En effet, depuis 2000, le Saguenay-Lac-Saint-Jean a «retourné» à Hydro-Québec plus de 600 MW d’énergie électrique, conséquence (heureuse pour le Québec des régions centrales) de la fermeture de toute une série d’usines (papeteries, scieries, fromageries, la moitié de l’aluminerie Arvida, etc.). L’approvisionnement électrique de toutes ces usines était assuré par des installations évidemment mises en service bien avant l’an 2000 et dont le coût de production était extrêmement bas. À partir de chiffres connus, on peut calculer qu’Hydro-Québec a pu tirer annuellement autour de 200 millions de profits supplémentaires du «retour» de ces 600 MW, soit environ 4 milliards $ en 20 ans. 

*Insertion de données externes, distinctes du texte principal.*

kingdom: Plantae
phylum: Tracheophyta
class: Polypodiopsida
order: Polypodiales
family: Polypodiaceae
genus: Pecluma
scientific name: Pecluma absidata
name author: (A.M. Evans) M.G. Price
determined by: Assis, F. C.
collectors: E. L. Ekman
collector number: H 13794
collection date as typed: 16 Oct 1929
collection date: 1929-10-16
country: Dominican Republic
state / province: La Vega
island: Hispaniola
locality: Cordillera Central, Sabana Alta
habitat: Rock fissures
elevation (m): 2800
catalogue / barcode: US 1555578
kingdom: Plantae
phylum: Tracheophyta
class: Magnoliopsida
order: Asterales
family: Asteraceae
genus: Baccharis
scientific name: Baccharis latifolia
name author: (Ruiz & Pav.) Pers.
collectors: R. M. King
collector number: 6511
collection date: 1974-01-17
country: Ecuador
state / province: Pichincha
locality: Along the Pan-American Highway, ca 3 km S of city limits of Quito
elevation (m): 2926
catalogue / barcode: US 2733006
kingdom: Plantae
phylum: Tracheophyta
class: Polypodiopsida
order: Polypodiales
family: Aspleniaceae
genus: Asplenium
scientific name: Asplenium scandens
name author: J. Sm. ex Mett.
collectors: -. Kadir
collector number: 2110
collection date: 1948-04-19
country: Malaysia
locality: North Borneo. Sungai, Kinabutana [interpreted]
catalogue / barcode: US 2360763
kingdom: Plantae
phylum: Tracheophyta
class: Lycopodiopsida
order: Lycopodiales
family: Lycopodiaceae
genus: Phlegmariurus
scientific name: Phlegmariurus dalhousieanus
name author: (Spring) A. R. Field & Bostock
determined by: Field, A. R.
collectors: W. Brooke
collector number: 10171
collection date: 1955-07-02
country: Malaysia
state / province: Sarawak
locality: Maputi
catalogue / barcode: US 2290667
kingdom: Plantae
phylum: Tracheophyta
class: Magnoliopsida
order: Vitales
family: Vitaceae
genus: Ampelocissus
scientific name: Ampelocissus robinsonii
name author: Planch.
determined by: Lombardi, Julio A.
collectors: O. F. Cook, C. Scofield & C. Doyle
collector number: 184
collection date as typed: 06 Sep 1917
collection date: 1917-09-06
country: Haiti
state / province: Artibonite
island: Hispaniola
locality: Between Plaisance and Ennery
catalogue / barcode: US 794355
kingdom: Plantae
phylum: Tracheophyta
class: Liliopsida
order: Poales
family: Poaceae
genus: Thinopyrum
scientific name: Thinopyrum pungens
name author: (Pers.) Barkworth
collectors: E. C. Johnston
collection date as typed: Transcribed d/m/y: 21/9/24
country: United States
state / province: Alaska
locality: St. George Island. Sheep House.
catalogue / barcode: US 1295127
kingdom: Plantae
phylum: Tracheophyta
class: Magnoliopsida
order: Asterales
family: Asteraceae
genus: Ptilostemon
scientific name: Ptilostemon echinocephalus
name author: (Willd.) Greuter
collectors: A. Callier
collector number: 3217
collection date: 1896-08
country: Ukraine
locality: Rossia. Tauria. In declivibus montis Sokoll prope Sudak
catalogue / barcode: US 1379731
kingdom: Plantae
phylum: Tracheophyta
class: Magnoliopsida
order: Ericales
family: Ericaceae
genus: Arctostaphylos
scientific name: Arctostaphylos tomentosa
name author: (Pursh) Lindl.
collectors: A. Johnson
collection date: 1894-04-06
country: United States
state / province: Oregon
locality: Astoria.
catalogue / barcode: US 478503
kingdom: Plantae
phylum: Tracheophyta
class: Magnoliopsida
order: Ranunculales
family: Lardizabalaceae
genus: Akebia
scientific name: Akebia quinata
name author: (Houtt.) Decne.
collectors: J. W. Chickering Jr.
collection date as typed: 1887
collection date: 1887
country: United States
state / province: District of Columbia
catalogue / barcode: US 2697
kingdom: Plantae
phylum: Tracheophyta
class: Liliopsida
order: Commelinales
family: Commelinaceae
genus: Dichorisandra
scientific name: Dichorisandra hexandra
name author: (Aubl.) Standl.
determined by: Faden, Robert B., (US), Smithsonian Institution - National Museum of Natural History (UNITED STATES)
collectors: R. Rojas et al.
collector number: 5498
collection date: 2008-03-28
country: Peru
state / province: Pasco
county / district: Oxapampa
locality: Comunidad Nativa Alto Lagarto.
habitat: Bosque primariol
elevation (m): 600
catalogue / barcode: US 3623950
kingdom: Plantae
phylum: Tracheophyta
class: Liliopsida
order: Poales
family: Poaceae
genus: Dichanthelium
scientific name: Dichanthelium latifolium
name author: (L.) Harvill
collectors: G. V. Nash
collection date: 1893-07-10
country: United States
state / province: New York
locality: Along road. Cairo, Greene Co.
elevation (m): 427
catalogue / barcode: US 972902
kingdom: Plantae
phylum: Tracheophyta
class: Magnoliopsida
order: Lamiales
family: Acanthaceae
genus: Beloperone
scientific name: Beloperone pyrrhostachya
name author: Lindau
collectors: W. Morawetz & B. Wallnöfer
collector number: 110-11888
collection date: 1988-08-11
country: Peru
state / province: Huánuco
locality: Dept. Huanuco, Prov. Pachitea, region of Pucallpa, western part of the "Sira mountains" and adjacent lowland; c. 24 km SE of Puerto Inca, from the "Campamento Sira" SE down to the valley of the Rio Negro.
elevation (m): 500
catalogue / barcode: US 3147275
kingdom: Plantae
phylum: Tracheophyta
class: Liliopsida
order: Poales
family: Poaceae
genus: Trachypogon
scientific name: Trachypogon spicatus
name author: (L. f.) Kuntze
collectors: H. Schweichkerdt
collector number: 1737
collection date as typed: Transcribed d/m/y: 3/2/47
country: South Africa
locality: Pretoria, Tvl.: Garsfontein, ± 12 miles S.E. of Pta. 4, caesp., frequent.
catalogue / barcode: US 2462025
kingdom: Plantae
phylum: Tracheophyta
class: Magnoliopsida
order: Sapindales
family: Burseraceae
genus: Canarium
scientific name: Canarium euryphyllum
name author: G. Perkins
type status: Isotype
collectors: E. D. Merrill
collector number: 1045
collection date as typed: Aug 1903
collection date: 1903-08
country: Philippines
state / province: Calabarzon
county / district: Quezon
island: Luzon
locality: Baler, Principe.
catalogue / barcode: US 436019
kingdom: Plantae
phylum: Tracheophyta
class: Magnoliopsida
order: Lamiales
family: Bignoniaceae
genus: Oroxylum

Mais pour l’Union des consommateurs, si nous avons à nouveau besoin de ces 600 MW pour réaliser un projet comme GNL, alors là non, on ne peut plus en tenir compte. Ainsi, quand notre région retourne de l’électricité très rentable au Québec, ça c’est acceptable, mais quand le Saguenay-Lac-Saint-Jean en a besoin, alors là c’est inacceptable, parce que c’est hors de prix de nous la retourner!

Un autre bel exemple de l’édifiante vision deux poids, deux mesures à l’endroit des régions-ressources est l’habile mécanisme de financement du Fonds des générations. En effet, ce fonds, dont l’objectif est de contribuer à rembourser la dette de tous les Québécois, est curieusement financé 6,5 fois plus par les habitants des régions-ressources que par ceux des régions centrales du Québec. Une formalité qui génère une ponction supplémentaire à même les régions-ressources, de plus d’un milliard juste cette année.

Depuis 1980, avec un développement économique en perte de vitesse par rapport au reste du Québec, le Saguenay-Lac-Saint-Jean a malheureusement déjà perdu 23 500 habitants et nous allons en perdre un autre 15 500 dans les 20 prochaines années, soit une baisse de 39 000 habitants ou de près de 14 %… Pendant ce temps, le reste du Québec aura vu sa population s’accroître de près de 45 %. Nous devons réagir, maintenant!

Nous sommes de fiers Québécois, nous n’avons aucun problème à contribuer de nos efforts et de nos richesses au développement de tout le Québec. Par contre, attention au discours que certains bien-pensants des régions centrales nous tiennent trop souvent, en nous considérant comme une simple réserve de ressources, de paysages ou de travailleurs dynamiques au service des grands centres. Nous habitons ce territoire de façon permanente et, nous aussi, nous réfléchissons aux meilleurs moyens pour continuer à le mettre en valeur de façon durable, à notre bénéfice et à celui des générations futures.

Quant au procès tous azimuts à l’endroit du projet GNL, une énergie de transition dont le monde a pourtant grand besoin, nous pouvons bien sûr refuser de produire ici, au Québec, le GNL le plus propre au monde. Il sera alors simplement produit par d’autres, ailleurs dans le monde, en émettant 85 % plus de GES que si nous l’avions réalisé chez nous, nous privant par le fait même de milliards de retombées économiques, dont le Saguenay-Lac-Saint-Jean n’a pas les moyens de se passer. Vraiment tout un coup de maître!